Hapag-Lloyd Sees Higher Earnings on Cheaper Fuel and Recovering Demand

Reuters
Total Views: 232
November 13, 2020

FILE PHOTO: A Hapag Lloyd container ship is loaded at a terminal in the harbour of Hamburg, Germany, March 25, 2017. REUTERS/Fabian Bimmer/File Photo

By Vera Eckert FRANKFURT, Nov 13 (Reuters) – German container liner Hapag-Lloyd AG is confident of achieving higher earnings in 2020 as lower fuel prices cut shipping costs, demand in Asia recovers and fleet capacity is tight, chief executive Rolf Habben Jansen said on Friday.

“Oil prices have fallen sharply in the coronavirus crisis, that has given us tailwind, especially in the weak second quarter,” said the head of the world’s fifth biggest shipping firm in an interview with Reuters.

“Volumes have bounced back unexpectedly strongly in the third quarter and that will remain the case in the coming months,” he added.

A drop in bunker – shipping fuel – prices by 5.4% to $402 per tonne helped cut operating costs in the first nine-months of 2020, when Hapag-Lloyd posted a 81.1% surge in net profit.

Net profit was 538 million euros ($635 million) in the period, compared with 297 million a year earlier.

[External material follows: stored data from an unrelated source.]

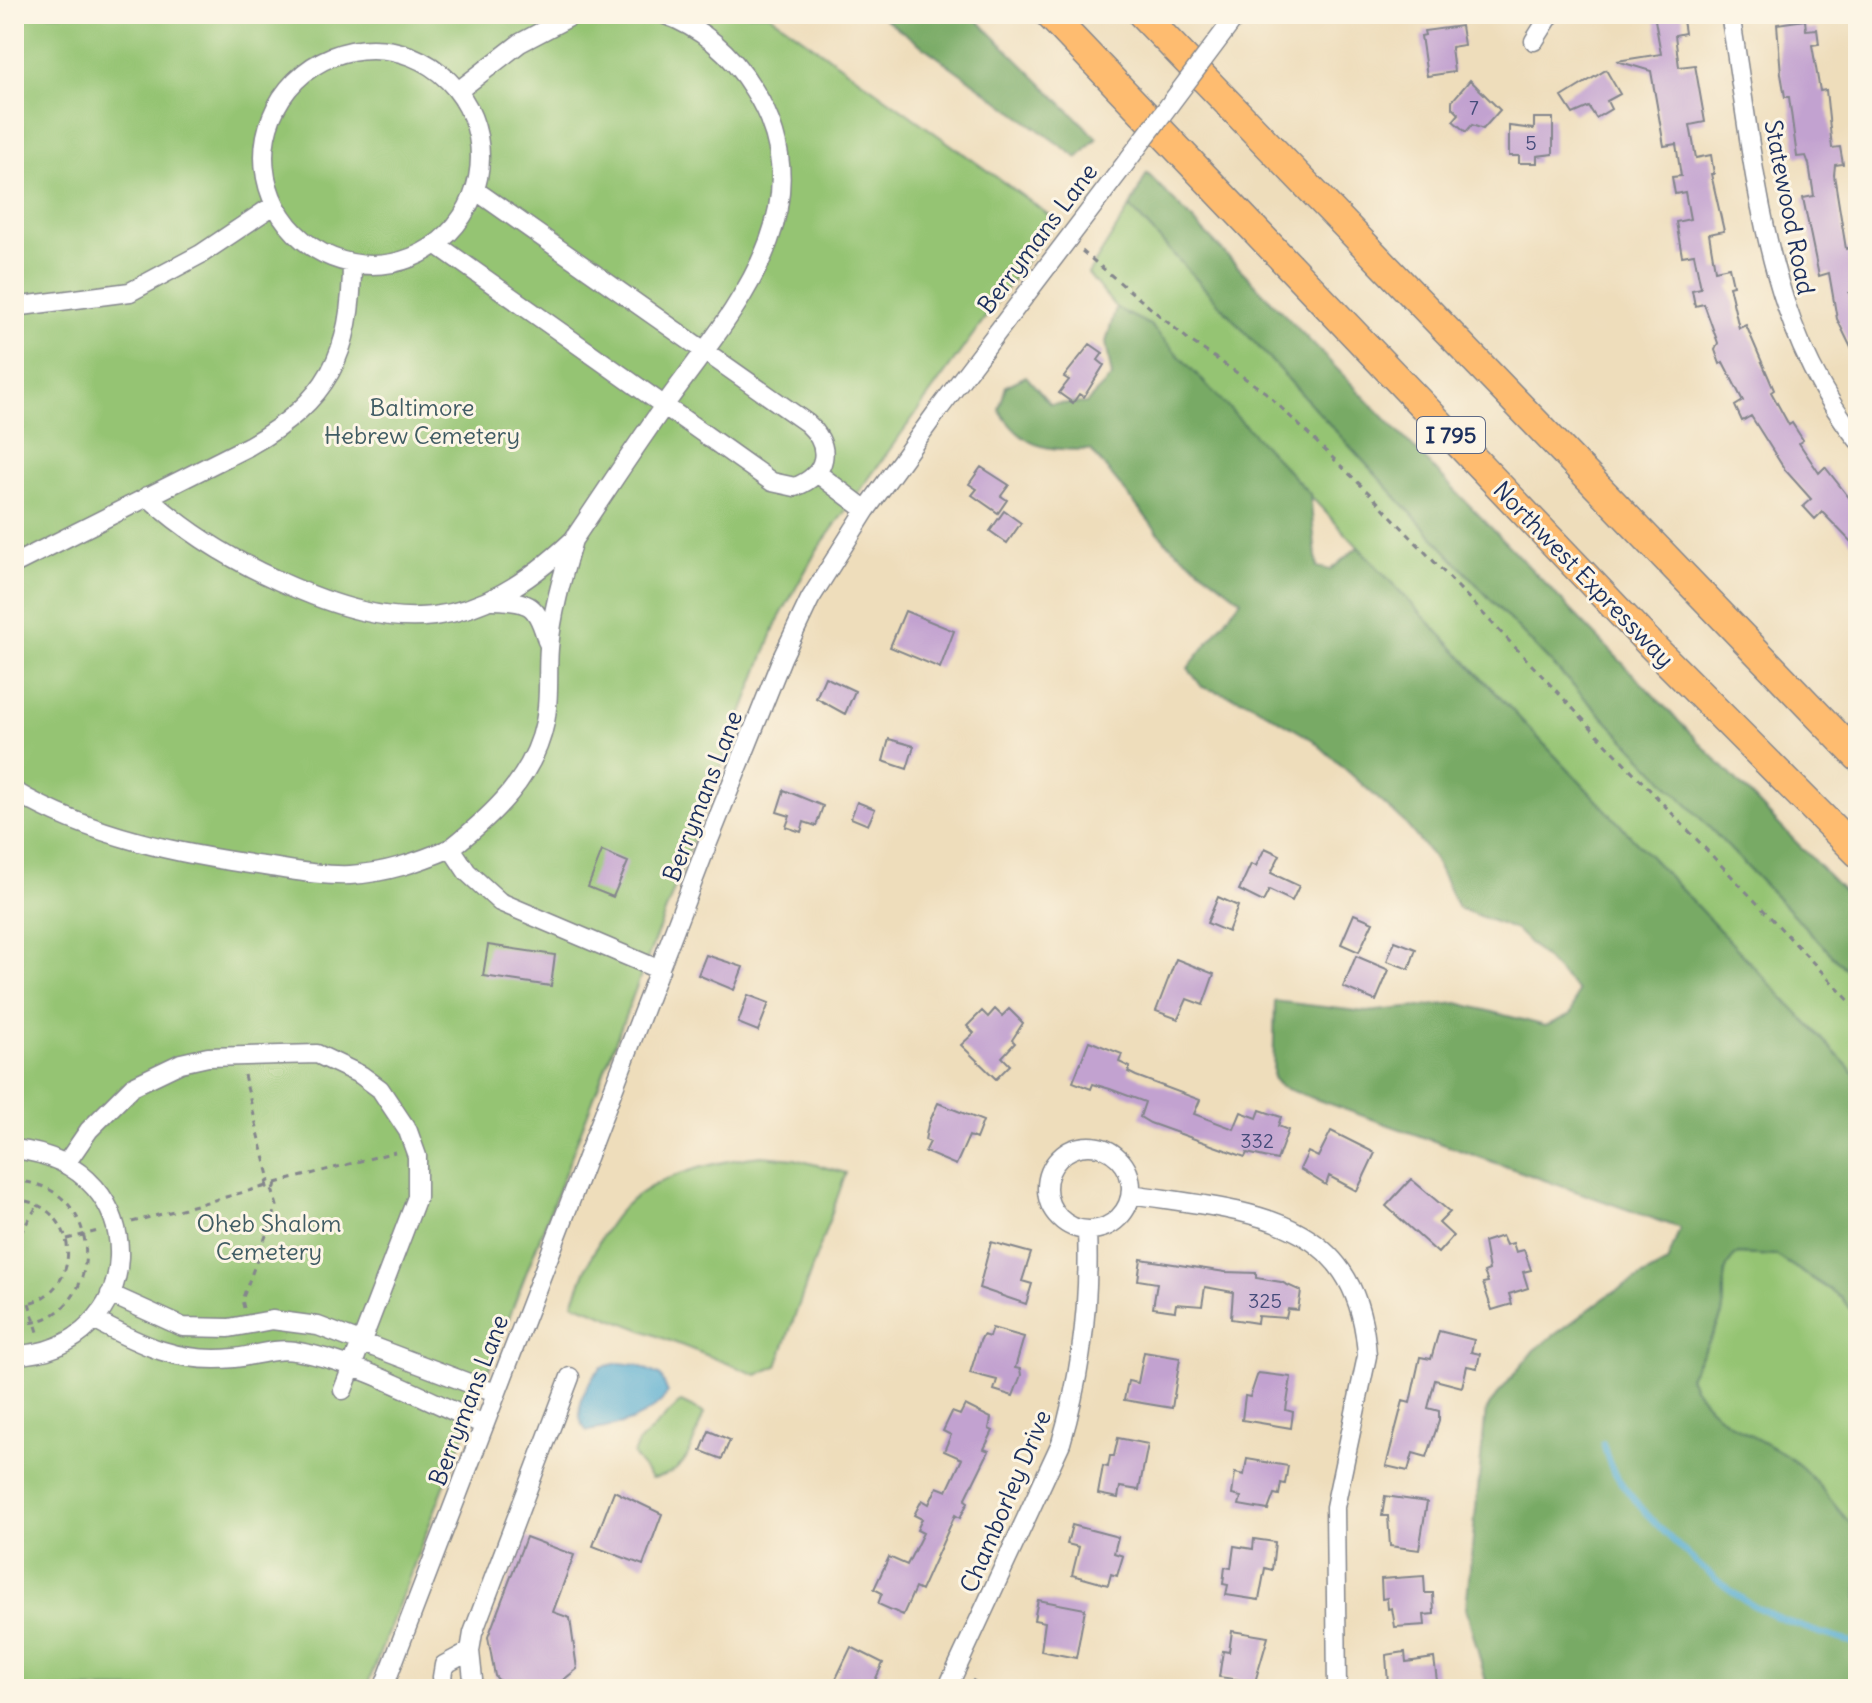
<svg xmlns="http://www.w3.org/2000/svg" width="1872" height="1703" font-family="Delius,sans-serif">
<style>
.green{fill:#95c473;stroke:#587a68;stroke-width:2}
.forest{fill:#78aa65;stroke:#4a6c62;stroke-width:2}
.water{fill:#53abd0;stroke:#376d97;stroke-width:2}
.lines{fill:none;stroke-linecap:round;stroke-linejoin:round}
.stream{stroke:#53abd0;stroke-width:6}
.building{fill:#c2a2d0}
.minor-casing{stroke:#84868c;stroke-width:21}
.highway-casing{stroke:#84868c;stroke-width:31}
.path{stroke:#84868c;stroke-width:3;stroke-dasharray:6 6;stroke-linecap:butt}
.minor{stroke:#fff;stroke-width:18}
.highway{stroke:#febc70;stroke-width:28}
.minor-bridge-casing{stroke:#84868c;stroke-width:21;stroke-linecap:butt}
.minor-bridge{stroke:#fff;stroke-width:18}
.labels{text-anchor:middle;dominant-baseline:central;stroke-width:6;stroke-linejoin:round;paint-order:stroke}
.number-label{font-size:20px;fill:#454c7a}
.shield{fill:#fcf5e5;stroke:#5e6a86;stroke-width:2}
.shield-label{font-size:22px;font-weight:bold;fill:#1b2f5e}
.street-label{font-size:24px;fill:#1b2f5e;stroke:#fcf5e5}
.park-label{font-size:24px;fill:#405c64;stroke:#fcf5e5}
</style>
<rect width="100%" height="100%" fill="#fcf5e5"/>
<filter id="ink" filterUnits="userSpaceOnUse"><feTurbulence type="fractalNoise" baseFrequency=".0125" numOctaves="2"/><feDisplacementMap in="SourceGraphic" scale="16" xChannelSelector="R" yChannelSelector="G"/><feConvolveMatrix kernelMatrix="1 2 1 2 8 2 1 2 1" color-interpolation-filters="sRGB"/></filter>
<filter id="wash" filterUnits="userSpaceOnUse"><feTurbulence type="fractalNoise" baseFrequency=".006" numOctaves="4" result="noise"/><feDisplacementMap in="SourceGraphic" scale="32" xChannelSelector="R" yChannelSelector="G"/><feGaussianBlur stdDeviation="1.8" result="paint"/><feColorMatrix in="noise" values="0 0 0 0 0 0 0 0 0 0 0 0 0 0 0 0 0 1.4 0 .05"/><feComposite in="paint" operator="in"/></filter>
<g filter="url(#wash)">
<rect width="100%" height="100%" fill="#edb"/>
<!-- green -->
<path class="green" d="M14,14h755l287,206 -239,330 -40,72 -411,1067h-352z
M1130,207l373,406 355,369v95l-708,-751 -34,-18 -28,-34z
M761,1156l34,3 51,14 -69,193 -20,9 -184,-72c11,-29 22,-60 41,-85 31,-42 98,-56 147,-62z
M1737,1254l40,2 64,41 17,23v211l-159,-132 -10,-22c10,-20 27,-42 33,-63 6,-23 -6,-42 15,-60z
M681,1402l23,11c-13,32 -14,61 -53,65l-18,-23 5,-12z"/>
<!-- forest -->
<path class="forest" d="M878,14h93l126,124 -19,20z
M1147,173l711,733v76l-355,-369 -373,-406z
M1116,308l34,17 160,169 7,73 13,3 28,-23 500,530v243l-17,-23 -64,-41 -40,-2c-21,18 -9,37 -15,60 -7,21 -23,43 -33,63 22,50 71,57 110,88 22,18 37,46 59,66v158h-370l-22,-81 20,-199 48,-59 76,-56 57,-31 13,-35 -399,-141 -8,-9 2,-77 91,11 92,-9 88,23 25,-12 7,-23 -62,-61 -58,-22 -24,-50 -30,-36 -91,-82 -66,-39 -45,-14 -14,-19 53,-68 -74,-57 -76,-93c-46,-1 -65,1 -92,-40l7,-24 20,-10 24,28 36,-1 26,-26 -6,-35z"/>
<!-- water -->
<path class="water" d="M619,1363l18,2 24,11 7,17c-18,26 -50,34 -81,38 -17,-17 0,-50 15,-64z"/>
<g class="lines">
<!-- stream -->
<path class="stream" d="M1603,1443c3,10 5,20 11,29 25,41 103,115 146,137 31,16 64,26 98,35"/>
</g>
<g id="blocks">
<!-- building -->
<path class="building" d="M1654,14h28l3,19 -10,2 4,32 16,-2 10,57 -15,3 6,33 15,-3 3,19h-3l13,57 -15,3 6,36 14,-3 4,18 -4,1 10,42 7,-3 28,65 -3,2 18,33 3,-2 11,17 -4,3 20,30 6,-6 33,42v40l-36,-37 -7,7 -12,-13 8,-7 -26,-29 -34,-54 -9,5 -7,-15 8,-5 -20,-39 -3,2 -5,-14 3,-7 -14,-39 -9,2 -3,-16 9,-2 -7,-34 -12,2 -6,-34 14,-3 -5,-27 -10,2 -3,-17 9,-1 -5,-32 -12,2 -13,-75 -34,-10 44,-7z
M1805,20l1,10 11,-1 2,15 -7,1 8,46 6,-1 6,58 8,-1 3,17 -8,1 -1,10 12,74 7,-2 5,21v23l-9,2 9,18v51l-21,-43 -8,-46 -10,3 -16,-78 11,-2 -5,-32 -3,-8 -9,1 -8,-60h-4l-4,-23 -4,-50z
M1461,26l3,19 -13,2 3,25 -27,4 -6,-40 4,-1 -1,-4z
M1606,70l14,24 -13,7 4,8 -15,9 -7,-11 -16,7 -11,-17z
M1470,80l30,30 -17,19 -11,-4 -6,7 -13,-11 6,-7 -7,-7v-6z
M1534,118h19v36l-16,2v7h-18v-7h-10v-30l25,3z
M1090,344l13,9 -5,7 6,5 -20,32 -5,-3 -6,9 -14,-10 10,-13 -5,-3z
M981,467l28,18 -8,11 6,4 -9,13 -26,-18 5,-6 -8,-5z
M1004,511l17,12 -14,20 -17,-12z
M905,611l49,20 -14,37 -50,-21z
M825,677l30,14 -10,23 -29,-16z
M889,739l25,7 -7,23 -24,-8z
M784,790l39,16 -7,20 -12,-4 -3,10 -15,-5 4,-11 -13,-4z
M857,802l18,7 -7,16 -17,-7z
M1265,848l15,7 -9,18 28,13 -7,15 -23,-11 -6,12 -24,-12 12,-26 5,2z
M602,851l26,11 -15,35 -25,-10z
M1218,897l20,9 -10,26 -21,-9z
M1354,914l19,8 -14,30 -18,-8z
M1395,941l21,8 -7,20 -22,-8z
M488,945l67,10 -4,31 -68,-10z
M706,955l37,12 -9,23 -36,-15z
M1356,956l33,14 -13,31 -33,-14z
M1176,959l38,15 -11,31 -16,-6 -9,20 -22,-8z
M748,995l21,8 -11,28 -20,-8z
M995,1009l7,7 7,-7 14,14 -11,17 3,3 -13,14 8,8 -14,14 -35,-34 13,-12 -7,-7 15,-15 6,6z
M1089,1041l33,13 -3,8 11,5 -2,5 8,4 64,24 -6,14 40,15 7,-17 16,6 3,-8 21,7 -3,9 10,4 -11,30 -30,-7 -2,4 -95,-34 -10,-6 5,-15 -35,-13 -17,-5 -2,5 -18,-7z
M938,1103l45,18 -7,18 -7,-3 -13,29 -31,-13 5,-10 -5,-2 3,-15z
M1331,1131l44,22 -18,38 -28,-15 -3,9 -26,-16 8,-17 10,5z
M1411,1179l39,33 -11,11 14,13 -15,17 -52,-47z
M1502,1236l4,9 7,-2 3,9 8,-2 7,20 -8,2 5,16 -19,6 3,10 -20,6 -9,-27 5,-1 -4,-10 5,-2 -5,-28z
M991,1242l40,11 -9,28 10,3 -6,20 -47,-16z
M1141,1259l84,13 31,1v5l25,4 20,9 -3,19 -10,-1 -2,9 -28,-2 -1,7 -26,-4 2,-27 -28,-5 -3,19 -26,-2 -1,7 -22,-3 4,-25 -19,-3z
M992,1328l32,9 -9,31 5,1 1,6 -8,21 -19,-6 3,-10 -27,-7 10,-32 3,-6 6,2z
M1439,1331l35,9 -3,12 9,2 -3,14 -10,-2 -5,21 -27,-7 -7,28 11,3v10l-12,36 -14,-4 -5,18 -22,-5 17,-65 7,2 10,-46 11,2z
M1144,1352l36,6 -8,50 -48,-8 4,-19 10,2z
M1258,1373l33,4 -5,33 7,2 -2,16 -49,-8 3,-24 5,1z
M965,1405l26,13 -2,11 4,2 -9,18 5,2 -24,49 3,2 -8,16 -5,-3 -34,76 -6,-3 -12,27 -25,-11 4,-11 -8,-4 15,-32 18,8 16,-32 -6,-3 5,-11 -8,-4 8,-15 7,4 8,-17 10,4 15,-32 -18,-8 7,-16 -8,-4 9,-19 8,3z
M709,1431l21,9 -8,19 -21,-8z
M1118,1438l30,6 -9,46 -19,-3 -2,11 -20,-4 5,-28 5,1 2,-11h4z
M1247,1459l41,7 -3,18 -4,-1 -2,12 -5,-1 -6,16 -29,-5 2,-8 -9,-2 3,-22 9,2z
M614,1491l48,23 -19,51 -50,-19z
M1385,1496l42,6 -8,48 -29,-4 -2,-30h-6z
M1072,1525l46,12 -4,16 9,3 -6,20 -6,-2 -3,11 -36,-10 7,-28 -12,-3z
M526,1537l48,18 -21,57 17,6 7,51 -25,20h-46l-11,-13 -7,-39z
M1254,1539l21,3 -3,28 -7,-2 -6,32 -33,-5 2,-10 -5,-1 2,-17 6,1 3,-22 19,3z
M1424,1576l1,17h8l1,21 -10,1 1,10 -30,2 -3,-19 -4,1 -1,-11 -5,1 -1,-20z
M1038,1600l47,9 -9,49 -35,-7 4,-29 -11,-2z
M1232,1631l36,6 -13,45 -36,-5 4,-26 6,1z
M851,1647l32,16 -12,26h-40z
M1405,1652l1,10 28,-4 4,31h-39l-1,-6 -10,1 -2,-29z"/>
</g>
</g>
<g filter="url(#ink)">
<use href="#blocks" fill-opacity="0" stroke="#84868c" stroke-width="2"/>
<g class="lines">
<defs>
<path id="minor" d="M1730,14c25,145 31,307 128,426
M1534,41l17,-27
M264 157a108 108 0 1 1 216 0a108 108 0 1 1-216 0Z
M458,91l62,-48 55,-29
M436,244l336,238 23,5c33,-13 38,-40 12,-64l-332,-233
M14,307l116,-15 71,-38 73,-49
M817,473l49,37
M147,496c39,36 83,63 132,85 120,55 195,52 294,-41
M14,564l235,-118c79,-45 103,-91 103,-183
M493,600c38,1 44,5 54,41
M14,791c77,46 169,64 257,76 26,4 53,9 79,8 36,-2 68,-13 101,-27l16,24 33,30 160,68
M451,848c42,-33 83,-71 94,-126 5,-24 2,-49 4,-74 3,-37 14,-73 24,-108 32,-47 63,-95 96,-141 66,-90 158,-193 85,-309 -22,-36 -51,-62 -91,-76
M1047 1188a42 42 0 1 1 84 0a42 42 0 1 1-84 0Z
M14,1149c147,16 133,203 0,206
M67,1162l22,-32 44,-44 48,-23 27,-6 109,-3 44,21 19,14 28,42 9,25v41l-74,193
M1131,1194c113,18 228,18 236,162l-32,151 2,182
M110,1294l73,33 46,1 43,-8 46,6 177,67
M94,1320c47,25 86,44 140,38 20,-2 40,-10 61,-7 65,11 129,48 189,74
M383,1689l322,-839 77,-192 28,-59 56,-89 70,-97 186,-245
M446,1689l-4,-12 2,-12 26,-14
M474,1689l-4,-38 3,-18 97,-256
M947,1689l114,-246c21,-71 29,-139 26,-213"/>
<path id="highway" d="M1049,14l603,632 206,207
M1142,14l716,743"/>
</defs>
<!-- minor casing -->
<use href="#minor" class="minor-casing"/>
<!-- highway casing -->
<use href="#highway" class="highway-casing"/>
<!-- path -->
<path class="path" d="M1082,251l107,89 76,52 107,104 486,514
M244,1075l26,105
M266.5 1185a4.5 4.5 0 1 1 9 0a4.5 4.5 0 1 1-9 0Z
M14,1181c98,2 93,146 0,143
M276,1183l119,-31
M14,1199c73,6 70,104 0,106
M132,1222l135,-36
M67,1239l31,-8
M14,1244l23,-38
M29,1303l9,29
M244,1308l-2,-8 35,-94 -5,-17
M972,1680l14,9"/>
<!-- minor -->
<use href="#minor" class="minor"/>
<!-- highway -->
<use href="#highway" class="highway"/>
<defs>
<path id="minor-bridge" d="M1122,168l111,-148"/>
</defs>
<!-- minor-bridge casing -->
<use href="#minor-bridge" class="minor-bridge-casing"/>
<!-- minor-bridge -->
<use href="#minor-bridge" class="minor-bridge"/>
</g>
</g>
<g class="labels">
<!-- number labels -->
<g class="number-label">
<text x="1474" y="107">7</text>
<text x="1531" y="142">5</text>
<text x="1257" y="1140">332</text>
<text x="1265" y="1300">325</text>
</g>
<!-- shield labels -->
<rect class="shield" x="1417" y="417" width="68" height="36" rx="6"/>
<g class="shield-label">
<text x="1451" y="435">I 795</text>
</g>
<!-- street labels -->
<g class="street-label">
<text transform="translate(1790 207) rotate(79)">Statewood Road</text>
<text transform="translate(1037 238) rotate(-53)">Berrymans Lane</text>
<text transform="translate(1584 574) rotate(46)">Northwest Expressway</text>
<text transform="translate(702 796) rotate(-69)">Berrymans Lane</text>
<text transform="translate(468 1400) rotate(-69)">Berrymans Lane</text>
<text transform="translate(1005 1501) rotate(-67)">Chamborley Drive</text>
</g>
<!-- park labels -->
<g class="park-label">
<text x="422" y="407">Baltimore<tspan x="422" dy="28">Hebrew Cemetery</tspan></text>
<text x="269" y="1223">Oheb Shalom<tspan x="269" dy="28">Cemetery</tspan></text>
</g>
</g>
<!-- margin -->
<rect width="1872" height="1703" fill="none" stroke="#fcf5e5" stroke-width="48"/>
</svg>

The company stuck to guidance for full-year earnings before interest, tax, depreciation and amortisation (EBITDA), which it raised to 2.4-2.6 billion euros last month, and earnings before interest and tax (EBIT) of 1.1-1.3 billion.

Nine-month EBITDA increased 20.4% to 1.8 billion euros and EBIT was up 33.4% at 858 million euros.

Higher freights rates helped profitability, rising 2% to $1,097 per twenty foot equivalent unit (TEU) in the nine months.

This trend partly results from tight supply.

The world’s idle fleet numerically represents 1.8% of total tonnage but in practice is “virtually zero,” Habben Jansen said.

Despite favourable profit numbers and strict cost management, he warned of demand falls further ahead as fallout from the pandemic will leave a lasting imprint on the global economy.

“There is bound to be some sort of a weaker period in 2021 but we don’t know how big the dent will be,” he said.